While the data trend only supports a straight-line average trend such as the example above, there is support for users to define their own functions. `AverageTrend` for example is a class that implements the abstract class `DataTrend`. If other users wanted to generate a tangent trend function, for instance, they might create a new class `TangentTrend` from `DataTrend`. 

To see more, visit `sample_data_plugins/ad_plugin_data_config/README.md` for more info.

### Customizing Trend Functions (for Anomaly Detection)

`DataTrend` is a class defined in `sample_data_plugins/ad_plugin_data_config/data_trend_interface.py`. 

`DataTrend` takes in three arguments for initialization:
- `feature` (string): The name of the field to generate a data trend
- `timestamp` (string): The *name* of the field which contains timestamps (in `unix time`)
- `current_date` (datetime): The date at which documents are generated (e.g. if the date was today, then documents will be generated with timestamp fields containing today's date in `unix time` milliseconds).

`DataTrend` also has two undefined functions:
- `generate_noise()`: Function that would mutate an existing document value so that an anomaly may be generated
- `generate_data_trend()`: Function that would mutate an existing the value of `feature` field to fit a user-defined trend

Keep in mind that `DataTrend` is designed such that it *does not generate documents*. Rather it's designed such that the values of existing documents will be changed to fit a trend.
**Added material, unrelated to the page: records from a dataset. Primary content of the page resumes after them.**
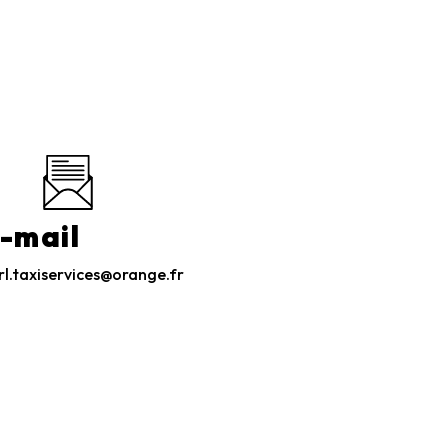
-mail
rl.taxiservices@orange.fr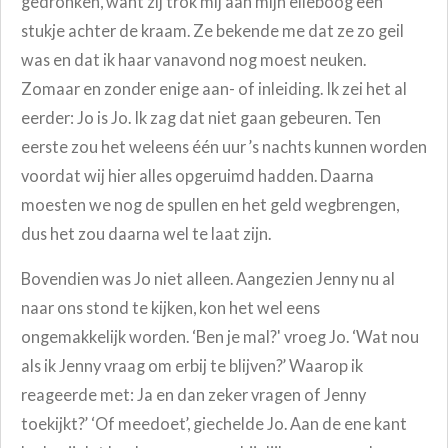
gedronken, want zij trok mij aan mijn elleboog een
stukje achter de kraam. Ze bekende me dat ze zo geil
was en dat ik haar vanavond nog moest neuken.
Zomaar en zonder enige aan- of inleiding. Ik zei het al
eerder: Jo is Jo. Ik zag dat niet gaan gebeuren. Ten
eerste zou het weleens één uur ’s nachts kunnen worden
voordat wij hier alles opgeruimd hadden. Daarna
moesten we nog de spullen en het geld wegbrengen,
dus het zou daarna wel te laat zijn.
Bovendien was Jo niet alleen. Aangezien Jenny nu al
naar ons stond te kijken, kon het wel eens
ongemakkelijk worden. ‘Ben je mal?' vroeg Jo. ‘Wat nou
als ik Jenny vraag om erbij te blijven?’ Waarop ik
reageerde met: Ja en dan zeker vragen of Jenny
toekijkt?’ ‘Of meedoet’, giechelde Jo. Aan de ene kant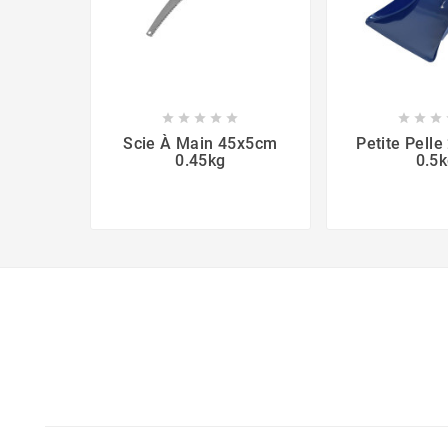








Scie À Main 45x5cm
Petite Pell
0.45kg
0.5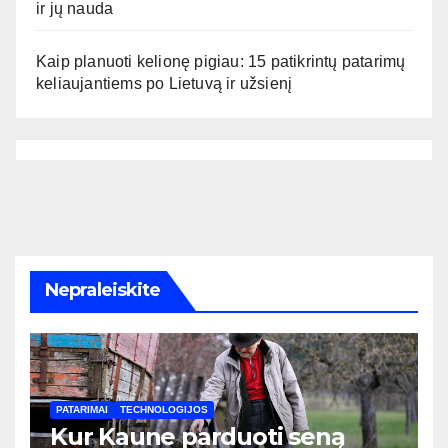
ir jų nauda
Kaip planuoti kelionę pigiau: 15 patikrintų patarimų
keliaujantiems po Lietuvą ir užsienį
Nepraleiskite
PATARIMAI
TECHNOLOGIJOS
Kur Kaune parduoti seną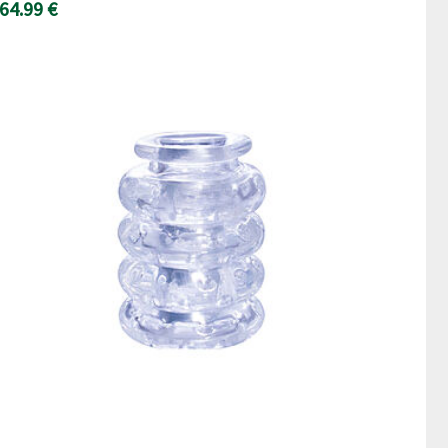
64.99 €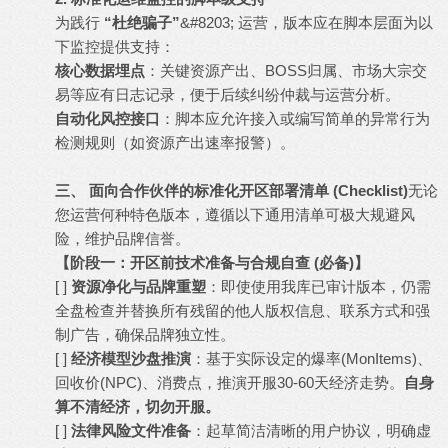
为践行
“杜绝骗子”
&#8203; 运营，版本应在脚本层面为以
下监控提供支持：
核心数据埋点
：关键资源产出、BOSS归属、市场大宗交
易等应有日志记录，便于后续纠纷仲裁与运营分析。
自动化风控接口
：脚本应允许接入或编写简单的异常行为
检测规则（如资源产出速率报警）。
三、 面向合作伙伴的标准化开区部署清单 (Checklist)
无论
您运营何种特色版本，遵循以下通用清单可极大规避风
险，维护品牌信誉。
【阶段一：开区前技术准备与合规自查 (必备)】
[ ]
资源净化与品牌重塑
：即使使用我库已审计版本，仍需
全盘检查并替换所有残留的他人版权信息、联系方式和强
制广告，确保品牌独立性。
[ ]
经济模型沙盘推演
：基于实际设定的爆率(MonItems)、
回收价(NPC)、消费点，推演开服30-60天经济走势。
自身
算不清经济，切勿开服。
[ ]
法律风险文件准备
：起草简洁清晰的用户协议，明确虚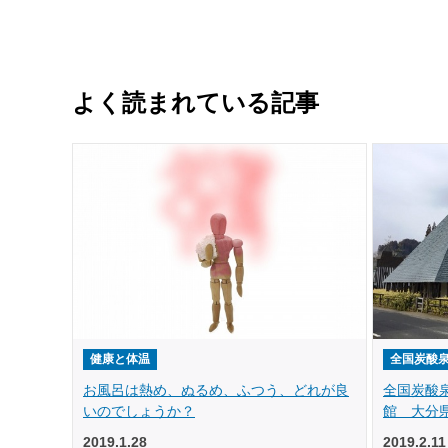
よく読まれている記事
健康と体温
全国炭酸
お風呂は熱め、ぬるめ、ふつう、どれが良
全国炭酸
いのでしょうか？
館 大分県
2019.1.28
2019.2.11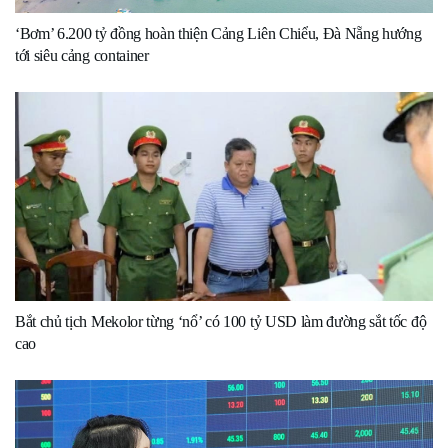
‘Bơm’ 6.200 tỷ đồng hoàn thiện Cảng Liên Chiểu, Đà Nẵng hướng
tới siêu cảng container
Bắt chủ tịch Mekolor từng ‘nổ’ có 100 tỷ USD làm đường sắt tốc độ
cao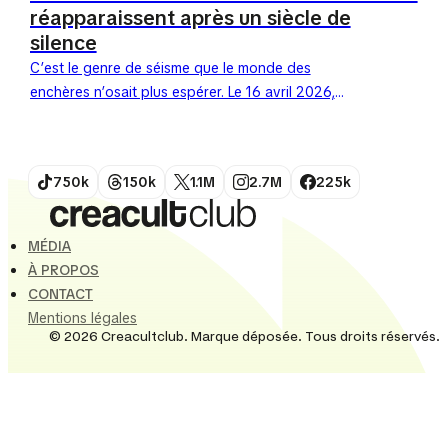
réapparaissent après un siècle de
silence
C’est le genre de séisme que le monde des
enchères n’osait plus espérer. Le 16 avril 2026,
Sotheby’s Paris mettra en vente deux paysages
inédits de Claude...
750k
150k
1.1M
2.7M
225k
MÉDIA
À PROPOS
CONTACT
Mentions légales
© 2026 Creacultclub. Marque déposée. Tous droits réservés.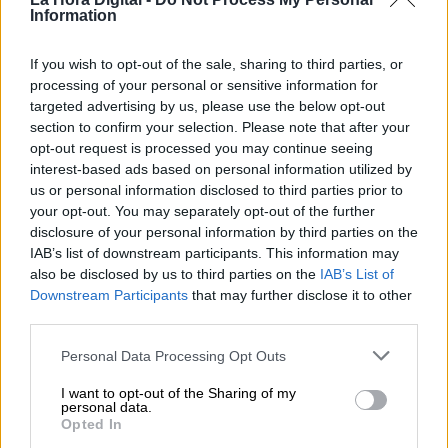
Information
If you wish to opt-out of the sale, sharing to third parties, or
processing of your personal or sensitive information for
targeted advertising by us, please use the below opt-out
section to confirm your selection. Please note that after your
opt-out request is processed you may continue seeing
interest-based ads based on personal information utilized by
us or personal information disclosed to third parties prior to
your opt-out. You may separately opt-out of the further
La moderación en menos de 5
disclosure of your personal information by third parties on the
minutos
IAB’s list of downstream participants. This information may
also be disclosed by us to third parties on the
IAB’s List of
Downstream Participants
that may further disclose it to other
third parties.
Personal Data Processing Opt Outs
I want to opt-out of the Sharing of my
personal data.
Opted In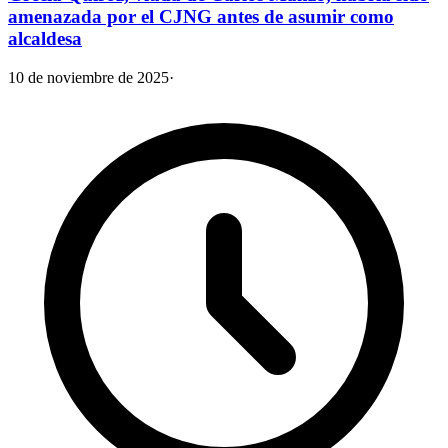
amenazada por el CJNG antes de asumir como
alcaldesa
10 de noviembre de 2025
·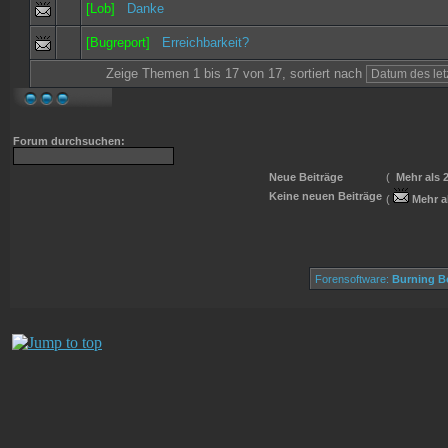
[Lob]
Danke
[Bugreport]
Erreichbarkeit?
Zeige Themen 1 bis 17 von 17, sortiert nach
Forum durchsuchen:
Neue Beiträge
(
Mehr als 
Keine neuen Beiträge
(
Mehr a
Forensoftware:
Burning Bo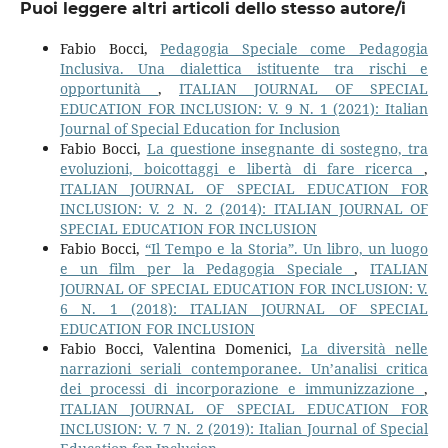
Puoi leggere altri articoli dello stesso autore/i
Fabio Bocci,
Pedagogia Speciale come Pedagogia
Inclusiva. Una dialettica istituente tra rischi e
opportunità
,
ITALIAN JOURNAL OF SPECIAL
EDUCATION FOR INCLUSION: V. 9 N. 1 (2021): Italian
Journal of Special Education for Inclusion
Fabio Bocci,
La questione insegnante di sostegno, tra
evoluzioni, boicottaggi e libertà di fare ricerca
,
ITALIAN JOURNAL OF SPECIAL EDUCATION FOR
INCLUSION: V. 2 N. 2 (2014): ITALIAN JOURNAL OF
SPECIAL EDUCATION FOR INCLUSION
Fabio Bocci,
“Il Tempo e la Storia”. Un libro, un luogo
e un film per la Pedagogia Speciale
,
ITALIAN
JOURNAL OF SPECIAL EDUCATION FOR INCLUSION: V.
6 N. 1 (2018): ITALIAN JOURNAL OF SPECIAL
EDUCATION FOR INCLUSION
Fabio Bocci, Valentina Domenici,
La diversità nelle
narrazioni seriali contemporanee. Un’analisi critica
dei processi di incorporazione e immunizzazione
,
ITALIAN JOURNAL OF SPECIAL EDUCATION FOR
INCLUSION: V. 7 N. 2 (2019): Italian Journal of Special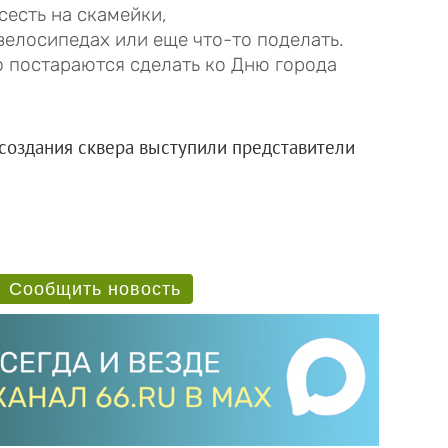
 сесть на скамейки,
велосипедах или еще что-то поделать.
о постараются сделать ко Дню города
 создания сквера выступили представители
Сообщить новость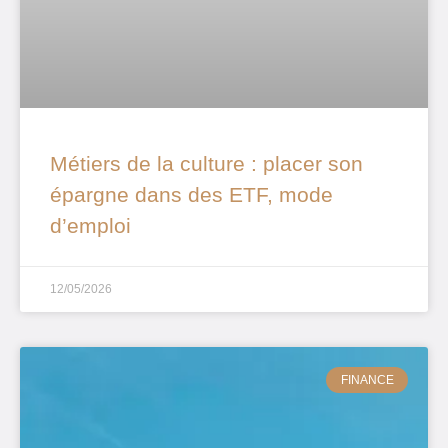
Métiers de la culture : placer son
épargne dans des ETF, mode
d’emploi
12/05/2026
FINANCE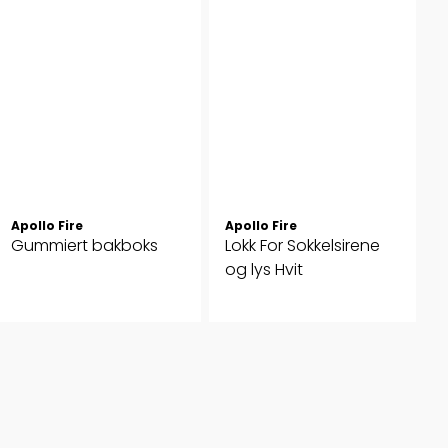
Apollo Fire
Apollo Fire
Gummiert bakboks
Lokk For Sokkelsirene
og lys Hvit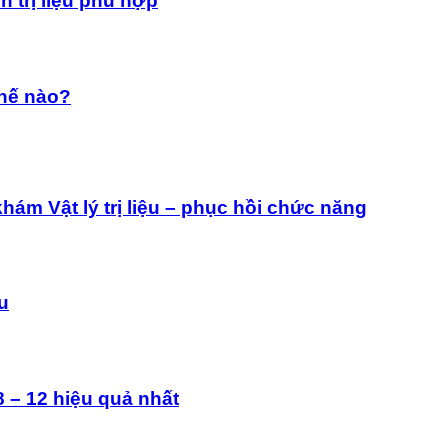
 trị liệu phù hợp
thế nào?
ám Vật lý trị liệu – phục hồi chức năng
ệu
 – 12 hiệu quả nhất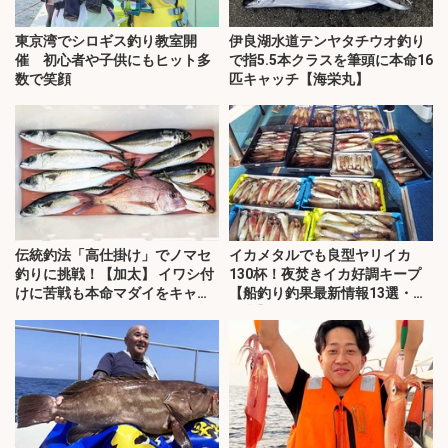
東京湾でシロギス釣り教室開
伊良湖水道テンヤタチウオ釣り
催 初心者や子供にもヒット多
で指5.5本クラスを筆頭に本命16
数で笑顔
匹キャッチ【海栄丸】
伝統釣法「高仕掛け」でノマセ
イカメタルでも良型ヤリイカ
釣りに挑戦！【加太】 イワシ付
130杯！夜焚きイカ好調キープ
けに苦戦も本命マダイをキャッ
【船釣り釣果最新情報13選・玄
チ！
界灘】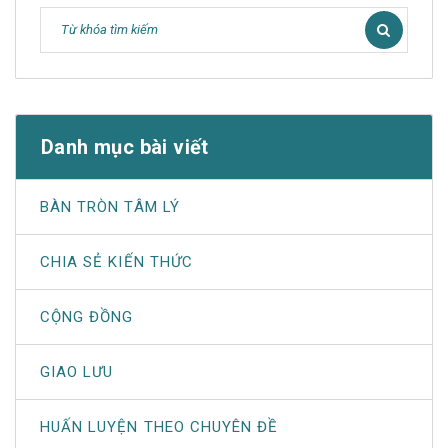
Danh mục bài viết
BÀN TRÒN TÂM LÝ
CHIA SẺ KIẾN THỨC
CỘNG ĐỒNG
GIAO LƯU
HUẤN LUYỆN THEO CHUYÊN ĐỀ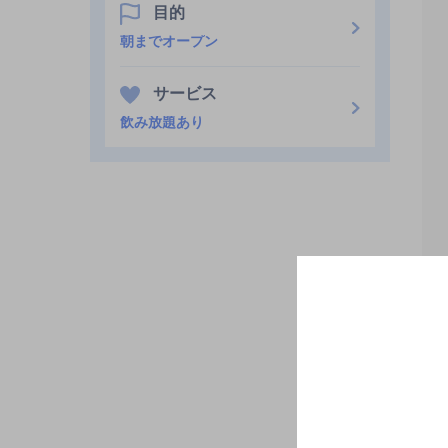
目的
朝までオープン
サービス
飲み放題あり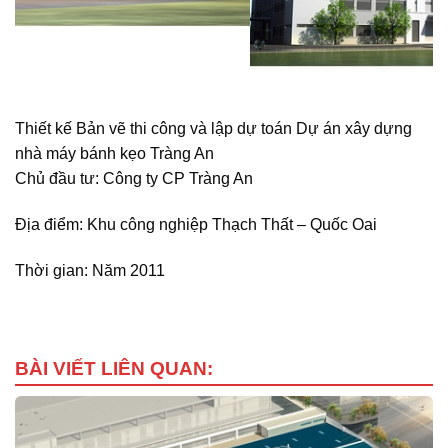
Thiết kế Bản vẽ thi công và lập dự toán Dự án xây dựng
nhà máy bánh kẹo Tràng An
Chủ đầu tư: Công ty CP Tràng An
Địa điểm: Khu công nghiệp Thạch Thất – Quốc Oai
Thời gian: Năm 2011
BÀI VIẾT LIÊN QUAN: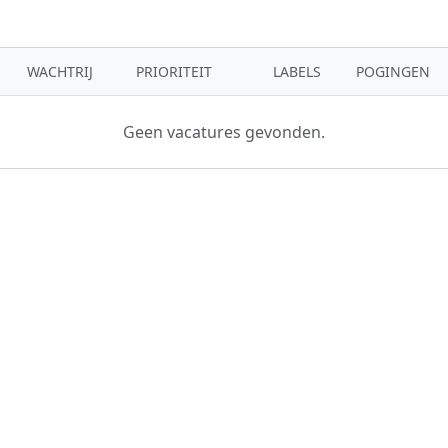
WACHTRIJ
PRIORITEIT
LABELS
POGINGEN
Geen vacatures gevonden.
This means that `DataTrend` methods should return a single changed document, not newly generated documents. 

Thus, to generate a trend, one possible idea would be to pass in some sort of `delta` argument (not defined in `DataTrend`), which adds the `delta` between a previously generated value and a new one. For example, consider the linear regression `y = 7x`. To generate such a regression, having the `delta` argument set to 7 times the previous value would generate the line. To add some noise to the line, there could be another argument `margin`, which would make each new value `+- margin`, resulting in a trend, but not a perfect line.